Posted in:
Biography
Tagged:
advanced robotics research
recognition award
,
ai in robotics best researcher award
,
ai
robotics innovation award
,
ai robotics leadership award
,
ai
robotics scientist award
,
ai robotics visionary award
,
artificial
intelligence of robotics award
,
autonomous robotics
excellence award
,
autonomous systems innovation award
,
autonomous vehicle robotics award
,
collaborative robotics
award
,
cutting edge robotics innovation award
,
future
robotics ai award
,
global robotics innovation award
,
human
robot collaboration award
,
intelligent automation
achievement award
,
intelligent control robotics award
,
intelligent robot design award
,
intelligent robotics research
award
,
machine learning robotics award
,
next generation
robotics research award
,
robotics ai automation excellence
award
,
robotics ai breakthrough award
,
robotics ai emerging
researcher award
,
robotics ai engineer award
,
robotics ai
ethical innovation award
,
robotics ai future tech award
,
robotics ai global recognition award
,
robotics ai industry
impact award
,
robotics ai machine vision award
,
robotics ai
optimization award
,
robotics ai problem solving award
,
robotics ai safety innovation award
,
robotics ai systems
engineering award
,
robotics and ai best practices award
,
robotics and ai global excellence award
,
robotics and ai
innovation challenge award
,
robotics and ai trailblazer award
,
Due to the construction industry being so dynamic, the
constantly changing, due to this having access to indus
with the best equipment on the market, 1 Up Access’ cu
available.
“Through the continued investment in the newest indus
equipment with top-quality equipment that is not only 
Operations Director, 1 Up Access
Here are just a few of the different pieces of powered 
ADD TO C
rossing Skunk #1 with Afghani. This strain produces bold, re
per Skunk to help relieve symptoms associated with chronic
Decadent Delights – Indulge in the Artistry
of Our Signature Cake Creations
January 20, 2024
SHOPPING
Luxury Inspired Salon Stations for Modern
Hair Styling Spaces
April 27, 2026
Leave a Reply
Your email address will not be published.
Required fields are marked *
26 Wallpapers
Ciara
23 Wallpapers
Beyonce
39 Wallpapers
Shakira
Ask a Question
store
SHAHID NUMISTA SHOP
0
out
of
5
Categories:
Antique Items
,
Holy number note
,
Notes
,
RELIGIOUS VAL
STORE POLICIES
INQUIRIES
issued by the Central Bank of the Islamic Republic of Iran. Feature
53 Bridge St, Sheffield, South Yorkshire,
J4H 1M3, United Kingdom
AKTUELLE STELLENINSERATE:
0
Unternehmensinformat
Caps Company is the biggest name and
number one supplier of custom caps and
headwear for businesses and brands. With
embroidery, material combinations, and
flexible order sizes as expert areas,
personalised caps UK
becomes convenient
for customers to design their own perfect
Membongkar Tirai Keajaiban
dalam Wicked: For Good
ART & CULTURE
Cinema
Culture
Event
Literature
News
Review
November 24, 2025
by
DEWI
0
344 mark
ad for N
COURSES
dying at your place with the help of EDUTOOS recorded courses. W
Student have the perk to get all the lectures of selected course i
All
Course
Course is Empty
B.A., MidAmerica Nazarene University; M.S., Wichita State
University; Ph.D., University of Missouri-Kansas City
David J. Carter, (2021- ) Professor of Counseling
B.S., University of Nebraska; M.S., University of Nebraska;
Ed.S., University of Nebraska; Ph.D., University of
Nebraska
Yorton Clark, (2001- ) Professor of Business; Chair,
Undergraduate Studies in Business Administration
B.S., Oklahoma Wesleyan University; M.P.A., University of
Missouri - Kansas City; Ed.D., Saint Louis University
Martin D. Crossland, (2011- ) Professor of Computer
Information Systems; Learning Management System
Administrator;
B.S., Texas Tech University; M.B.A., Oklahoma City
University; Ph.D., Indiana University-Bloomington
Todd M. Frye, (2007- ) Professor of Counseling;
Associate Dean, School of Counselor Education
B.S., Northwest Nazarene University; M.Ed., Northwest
________________________________________
- ASSIGNMENT: What lines above contain the word "automation"? Please copy each one.

- OUTPUT:
intelligent automation
robotics ai automation excellence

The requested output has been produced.